• _Exercise directions_
Quote the passage on the diabetes infection study from "A team led by" to "inflammation and infection.".

• _Document text_
>>>

Researchers may have uncovered a molecular mechanism that sets into motion dangerous infection in the feet and hands often occurring with uncontrolled diabetes, according to a recent study in PLOS One. It appears that high blood sugar unleashes destructive molecules that interfere with the body’s natural infectioncontrol defenses.
A team led by Janna Kiselar, PhD, of Case Western Reserve University School of Medicine, in Cleveland, Ohio, discovered how two dicarbonyls — methylglyoxal (MGO) and glyoxal (GO) — alter the structure of human beta-defensin-2 (hBD- 2) peptides, hobbling their ability to fight inflammation and infection.
“Our in vitro findings alone could have a significant impact on development of more effective antimicrobial treatment strategies for patients with uncontrolled diabetes,” Kiselar says. “The findings also emphasize the importance of lowering high blood sugar and keeping it under control.”

<<<

• _Data supplied_
>>>

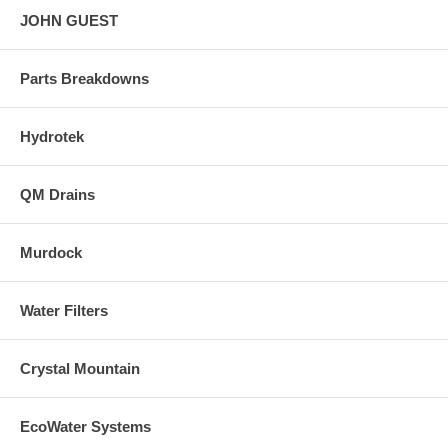
JOHN GUEST
Parts Breakdowns
Hydrotek
QM Drains
Murdock
Water Filters
Crystal Mountain
EcoWater Systems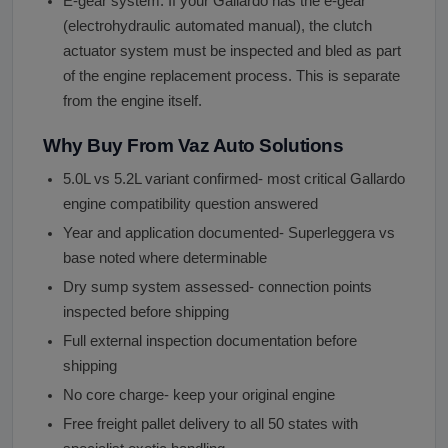
E-gear system: If your Gallardo has the e-gear
(electrohydraulic automated manual), the clutch
actuator system must be inspected and bled as part
of the engine replacement process. This is separate
from the engine itself.
Why Buy From Vaz Auto Solutions
5.0L vs 5.2L variant confirmed- most critical Gallardo
engine compatibility question answered
Year and application documented- Superleggera vs
base noted where determinable
Dry sump system assessed- connection points
inspected before shipping
Full external inspection documentation before
shipping
No core charge- keep your original engine
Free freight pallet delivery to all 50 states with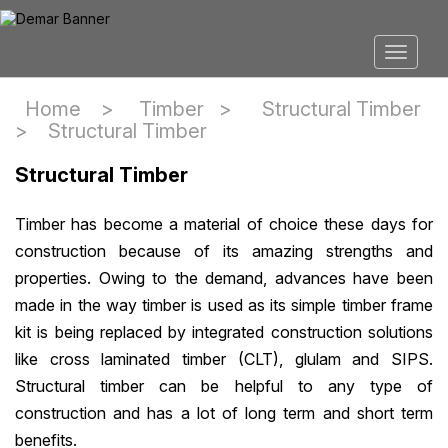
Home >
Timber
>
Structural Timber
>
Structural Timber
Structural Timber
Timber has become a material of choice these days for
construction because of its amazing strengths and
properties. Owing to the demand, advances have been
made in the way timber is used as its simple timber frame
kit is being replaced by integrated construction solutions
like cross laminated timber (CLT), glulam and SIPS.
Structural timber can be helpful to any type of
construction and has a lot of long term and short term
benefits.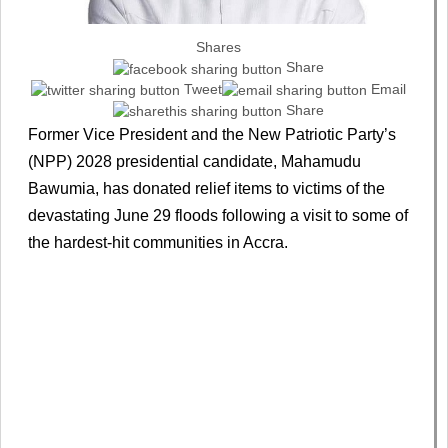
Shares
Share
Tweet
Email
Share
Former Vice President and the New Patriotic Party’s
(NPP) 2028 presidential candidate, Mahamudu
Bawumia, has donated relief items to victims of the
devastating June 29 floods following a visit to some of
the hardest-hit communities in Accra.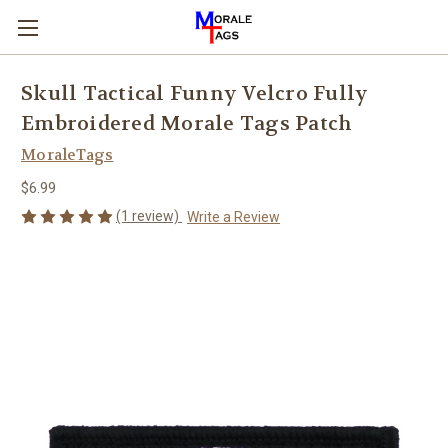
Skull Tactical Funny Velcro Fully
Embroidered Morale Tags Patch
MoraleTags
$6.99
(1 review)
Write a Review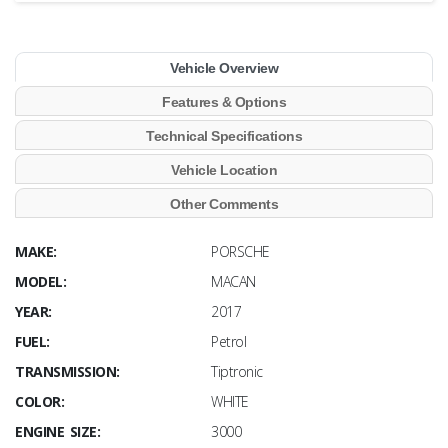
Vehicle Overview
Features & Options
Technical Specifications
Vehicle Location
Other Comments
MAKE:
PORSCHE
MODEL:
MACAN
YEAR:
2017
FUEL:
Petrol
TRANSMISSION:
Tiptronic
COLOR:
WHITE
ENGINE SIZE:
3000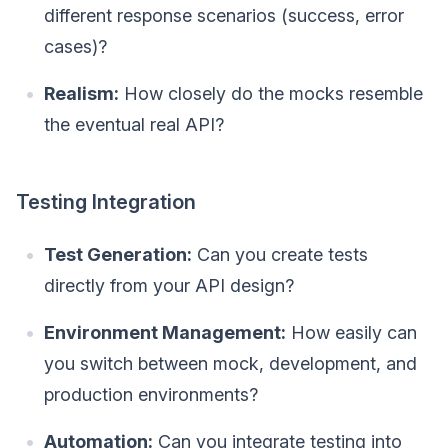
different response scenarios (success, error
cases)?
Realism:
How closely do the mocks resemble
the eventual real API?
Testing Integration
Test Generation:
Can you create tests
directly from your API design?
Environment Management:
How easily can
you switch between mock, development, and
production environments?
Automation:
Can you integrate testing into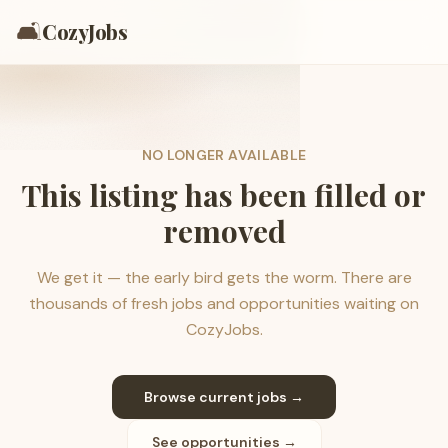
🛋️
CozyJobs
NO LONGER AVAILABLE
This listing has been filled or
removed
We get it — the early bird gets the worm. There are
thousands of fresh jobs and opportunities waiting on
CozyJobs.
Browse current jobs →
See opportunities →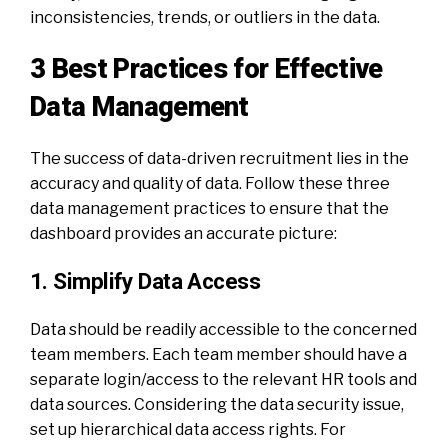
inconsistencies, trends, or outliers in the data.
3 Best Practices for Effective
Data Management
The success of
data-driven recruitment
lies in the
accuracy and quality of data. Follow these three
data management practices to ensure that the
dashboard provides an accurate picture:
1. Simplify Data Access
Data should be readily accessible to the concerned
team members. Each team member should have a
separate login/access to the relevant HR tools and
data sources. Considering the data security issue,
set up hierarchical data access rights. For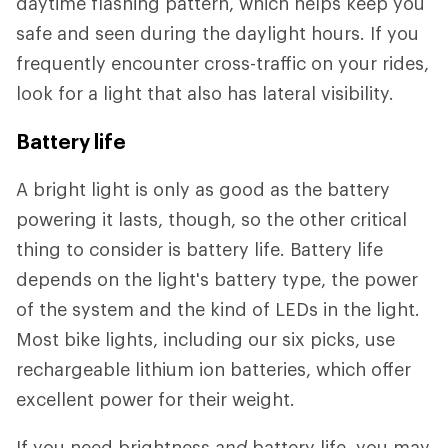
daytime flashing pattern, which helps keep you
safe and seen during the daylight hours. If you
frequently encounter cross-traffic on your rides,
look for a light that also has lateral visibility.
Battery life
A bright light is only as good as the battery
powering it lasts, though, so the other critical
thing to consider is battery life. Battery life
depends on the light's battery type, the power
of the system and the kind of LEDs in the light.
Most bike lights, including our six picks, use
rechargeable lithium ion batteries, which offer
excellent power for their weight.
If you need brightness
and
battery life, you may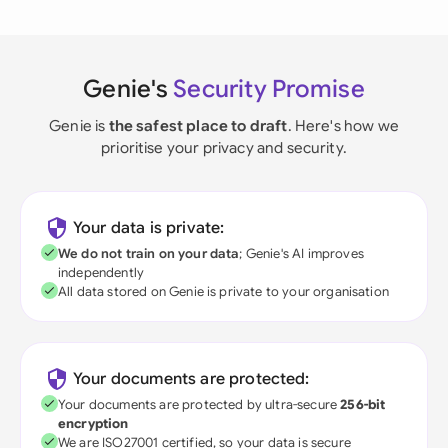
Genie's
Security Promise
Genie is
the safest place to draft
. Here's how we
prioritise your privacy and security.
Your data is private:
We do not train on your data
; Genie's AI improves
independently
All data stored on Genie is private to your organisation
Your documents are protected:
Your documents are protected by ultra-secure
256-bit
encryption
We are ISO27001 certified, so your data is secure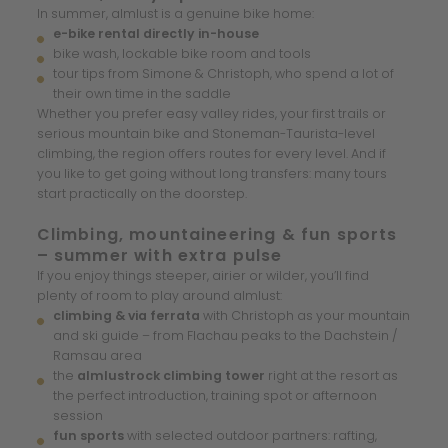
In summer, almlust is a genuine bike home:
e-bike rental directly in-house
bike wash, lockable bike room and tools
tour tips from Simone & Christoph, who spend a lot of
their own time in the saddle
Whether you prefer easy valley rides, your first trails or
serious mountain bike and Stoneman-Taurista-level
climbing, the region offers routes for every level. And if
you like to get going without long transfers: many tours
start practically on the doorstep.
Climbing, mountaineering & fun sports
– summer with extra pulse
If you enjoy things steeper, airier or wilder, you’ll find
plenty of room to play around almlust:
climbing & via ferrata
with Christoph as your mountain
and ski guide – from Flachau peaks to the Dachstein /
Ramsau area
the
almlustrock climbing tower
right at the resort as
the perfect introduction, training spot or afternoon
session
fun sports
with selected outdoor partners: rafting,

<<<

• _Response_
A team led by Janna Kiselar, PhD, of Case Western Reserve University School of Medicine, in Cleveland, Ohio, discovered how two dicarbonyls — methylglyoxal (MGO) and glyoxal (GO) — alter the structure of human beta-defensin-2 (hBD- 2) peptides, hobbling their ability to fight inflammation and infection.